TypeError: 'Review' object does not support indexing

In [18]:
from scipy.sparse import coo_matrix, hstack
predictor_features = hstack([coo_matrix(features_structural), coo_matrix(features_sentiment), coo_matrix(features_pos),
                             coo_matrix(features_topic), coo_matrix(features_reviewer)])

In [19]:
targets = [x[0].label for x in all_reviews]

In [20]:
from sklearn.naive_bayes import MultinomialNB
cnb = MultinomialNB()

In [21]:
from sklearn.model_selection import cross_validate
cross_validate(cnb, predictor_features, targets, cv=5, return_train_score=False)

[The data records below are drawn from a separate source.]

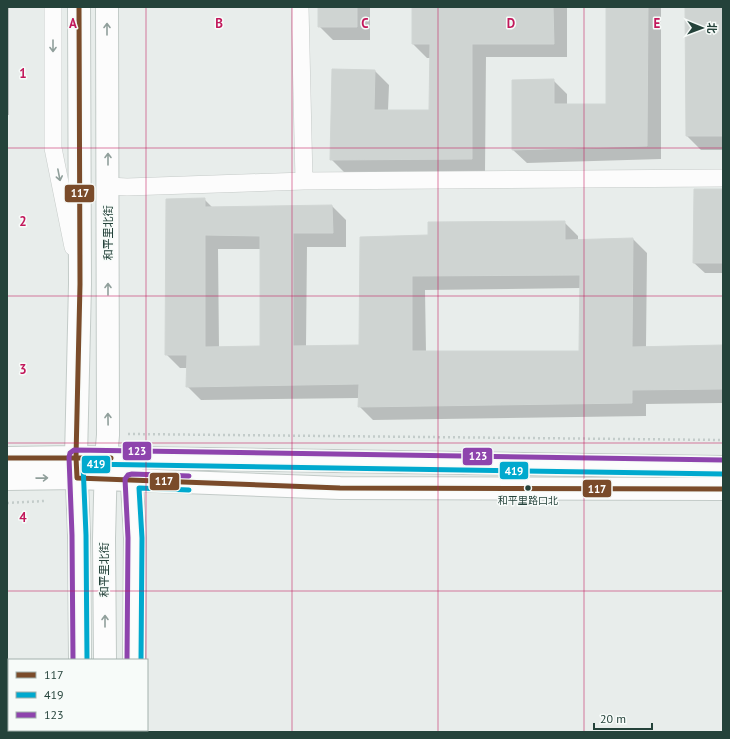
<svg xmlns="http://www.w3.org/2000/svg" width="730" height="739" font-family="'PT Sans','Noto Sans SC',sans-serif">
	<style>
		.shadow { fill: #0003; fill-rule: evenodd }
		.building { fill: #cfd4d2; stroke: #d1d6d4; fill-rule: evenodd }
		.lines { fill: none; stroke-linecap: round; stroke-linejoin: round }
		.street-casing { stroke: #c5cac8; stroke-width: 18 }
		.secondary-casing { stroke: #c3cbc8; stroke-width: 24 }
		.path { stroke: #c3ccca; stroke-width: 2.5; stroke-dasharray: 2 3; stroke-linecap: butt }
		.street { stroke: #fcfcfc; stroke-width: 17 }
		.secondary { stroke: #fcfcfc; stroke-width: 22 }
		.bus-1-casing { stroke: #f7fbf9; stroke-width: 8 }
		.bus-2-casing { stroke: #f7fbf9; stroke-width: 8 }
		.bus-3-casing { stroke: #f7fbf9; stroke-width: 8 }
		.bus-1 { stroke: #7a4b2a; stroke-width: 5 }
		.bus-2 { stroke: #00a9ce; stroke-width: 5 }
		.bus-3 { stroke: #8e44ad; stroke-width: 5 }
		.oneway { stroke: #909f9b }
		.grid { fill: none; stroke: #c2185b; stroke-width: 1; stroke-opacity: 0.55 }
		.bus-dot { fill: #24423a; stroke: #f7fbf9; stroke-width: 1.5 }
		.labels { text-anchor: middle; stroke-width: 3; stroke-linejoin: round; paint-order: stroke }
		.bus-label { font-size: 10px; fill: #24423a; stroke: #f7fbf9 }
		.street-label { font-size: 11px; fill: #24423a; stroke: #f7fbf9 }
		.grid-label { font-size: 13px; text-anchor: middle; font-weight: bold; fill: #c2185b; stroke: #f7fbf9; stroke-width: 3; stroke-linejoin: round; paint-order: stroke }
		.line-badge { stroke: #f7fbf9; stroke-width: 1.5 }
		.badge-label { font-size: 11px; text-anchor: middle; font-weight: bold; fill: #fff }
	</style>
	<rect width="100%" height="100%" fill="#e8edeb"/>
	<path class="shadow" d="M7,7H9V115H7Z
		M319,7H370V40H333L319,26Z
		M413,7H567V57H486L485,172L345,173L331,159L375,71L389,85L388,111H430L431,58H427L413,44Z
		M607,7H661V159L527,163L513,150L553,80L567,94V105H607Z
		M686,7H723V150H701L687,136Z
		M723,190V273H705L694,263Z
		M204,199L213,208L332,206L346,220V247H307L306,347L360,346L429,236L564,222L578,236V241L633,239L647,253L646,347L723,346V403L646,404V416L373,420L359,406V398L201,400L187,386L188,368H180L166,354ZM218,249H261V347H219ZM581,288L580,352H426L425,290Z"/>
	<path class="building" d="M318,7H357V27H318Z
		M412,7H553L554,44H472V159L330,160L332,69L375,70L374,110H429L430,44H412Z
		M606,7H648L647,146L512,150V80L554,79V104H606Z
		M685,7H722L723,136H686Z
		M694,189H723V263H693Z
		M205,198V207L332,205L333,233H293V346L359,345L360,237L428,235V222L565,221V240L633,238L632,347L723,345V389L632,390V403L358,407L359,384L186,387L187,355H165L166,199ZM205,235L260,236V346L205,347ZM580,275L579,351H412V276Z"/>
	<g class="lines">
		<defs>
			<path id="street" d="M53,7V148L73,247
				M300,7L304,181
				M108,186L127,187L304,181L723,178"/>
			<path id="secondary" d="M79,7L80,284L76,457L79,535L80,660
				M7,458L76,457L723,467
				M131,465L135,538L134,660
				M7,479L77,478L340,488L723,489
				M105,660L104,539L106,458L108,435L107,7
				M80,730V732
				M105,730V732
				M133,732V730"/>
		</defs>
		<use href="#street" class="street-casing"/>
		<use href="#secondary" class="secondary-casing"/>
		<path class="path" d="M128,434L723,440
			M7,503L44,501"/>
		<use href="#street" class="street"/>
		<use href="#secondary" class="secondary"/>
		<defs>
			<path id="bus-1" d="M79,7L80,284L76,457L77,478L340,488L723,489
				M7,458H111"/>
			<path id="bus-2" d="M87,660L86,535L83,464L723,474
				M141,660L142,538L139,488L189,490"/>
			<path id="bus-3" d="M73,660L72,535L69,457L70,453L74,450L723,460
				M127,660L128,538L125,479L128,475L132,474L189,476"/>
		</defs>
		<use href="#bus-1" class="bus-1-casing"/>
		<use href="#bus-2" class="bus-2-casing"/>
		<use href="#bus-3" class="bus-3-casing"/>
		<use href="#bus-1" class="bus-1"/>
		<use href="#bus-2" class="bus-2"/>
		<use href="#bus-3" class="bus-3"/>
	</g>
	<defs><path id="oneway-shaft" d="M-6 0H5M1.5-3L5.5 0L1.5 3" fill="none" stroke-width="1.6" stroke-linecap="round" stroke-linejoin="round"/></defs>
	<g class="oneway">
		<use href="#oneway-shaft" transform="translate(107 29) rotate(-90)"/>
		<use href="#oneway-shaft" transform="translate(53 46) rotate(90)"/>
		<use href="#oneway-shaft" transform="translate(108 159) rotate(-90)"/>
		<use href="#oneway-shaft" transform="translate(59 175) rotate(79)"/>
		<use href="#oneway-shaft" transform="translate(108 289) rotate(-90)"/>
		<use href="#oneway-shaft" transform="translate(108 419) rotate(-91)"/>
		<use href="#oneway-shaft" transform="translate(42 478) rotate(-1)"/>
		<use href="#oneway-shaft" transform="translate(105 621) rotate(-90)"/>
	</g>
	<path class="grid" d="M146,7V660M292,7V732M438,7V732M584,7V732M7,148H723M7,296H723M7,443H723M7,591H723M146,730V732"/>
	<circle class="bus-dot" cx="528" cy="488" r="3.5"/>
	<g class="labels">
		<g class="bus-label">
			<text x="528" y="504">和平里路口北</text>
		</g>
		<g class="street-label">
			<text transform="translate(108 233) rotate(-90)" y="4">和平里北街</text>
			<text transform="translate(104 570) rotate(-90)" y="4">和平里北街</text>
		</g>
	</g>
	<g class="grid-label">
		<text x="73" y="28">A</text>
		<text x="219" y="28">B</text>
		<text x="365" y="28">C</text>
		<text x="511" y="28">D</text>
		<text x="657" y="28">E</text>
		<text x="23" y="78">1</text>
		<text x="23" y="226">2</text>
		<text x="23" y="374">3</text>
		<text x="23" y="522">4</text>
	</g>
	<g class="line-badge">
		<rect x="64" y="184" width="31" height="19" rx="4" fill="#7a4b2a"/>
		<rect x="122" y="441" width="30" height="20" rx="4" fill="#8e44ad"/>
		<rect x="462" y="447" width="31" height="19" rx="4" fill="#8e44ad"/>
		<rect x="81" y="455" width="30" height="19" rx="4" fill="#00a9ce"/>
		<rect x="499" y="461" width="30" height="19" rx="4" fill="#00a9ce"/>
		<rect x="149" y="472" width="31" height="19" rx="4" fill="#7a4b2a"/>
		<rect x="582" y="479" width="30" height="19" rx="4" fill="#7a4b2a"/>
	</g>
	<g class="badge-label">
		<text x="80" y="197">117</text>
		<text x="137" y="455">123</text>
		<text x="478" y="460">123</text>
		<text x="96" y="468">419</text>
		<text x="514" y="475">419</text>
		<text x="164" y="485">117</text>
		<text x="597" y="493">117</text>
	</g>
	<rect width="730" height="739" fill="none" stroke="#24423a" stroke-width="16"/>
	<rect x="8" y="659" width="140" height="72" fill="#f7fbf9" stroke="#a3b1ad"/>
	<rect x="16" y="672" width="20" height="6" fill="#7a4b2a" stroke="#a3b1ad"/>
	<text x="44" y="679" font-size="12" fill="#24423a">117</text>
	<rect x="16" y="692" width="20" height="6" fill="#00a9ce" stroke="#a3b1ad"/>
	<text x="44" y="699" font-size="12" fill="#24423a">419</text>
	<rect x="16" y="712" width="20" height="6" fill="#8e44ad" stroke="#a3b1ad"/>
	<text x="44" y="719" font-size="12" fill="#24423a">123</text>
	<g transform="translate(702 28) rotate(91)" stroke="#f7fbf9" stroke-width="3" paint-order="stroke">
	<path d="M0-3L7 15L0 10L-7 15Z" fill="#24423a"/>
	<text y="-6" font-size="11" font-weight="bold" text-anchor="middle" fill="#24423a">北</text>
	</g>
	<path d="M594 723v6h58v-6" fill="none" stroke="#24423a" stroke-width="2"/>
	<text x="600" y="723" font-size="12" fill="#24423a" stroke="#f7fbf9" stroke-width="3" paint-order="stroke">20 m</text>
</svg>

{'fit_time': array([0.02335429, 0.01304007, 0.01229262, 0.01186943, 0.0153687 ]),
 'score_time': array([0.00145555, 0.00159121, 0.00147748, 0.00139523, 0.00144601]),
 'test_score': array([0.59576427, 0.60380835, 0.59060197, 0.61578624, 0.5958231 ])}

cannot replicate results. adding more topics seems to have virtually no difference. using bigrams alone for lda topics seems to improve by 0.01.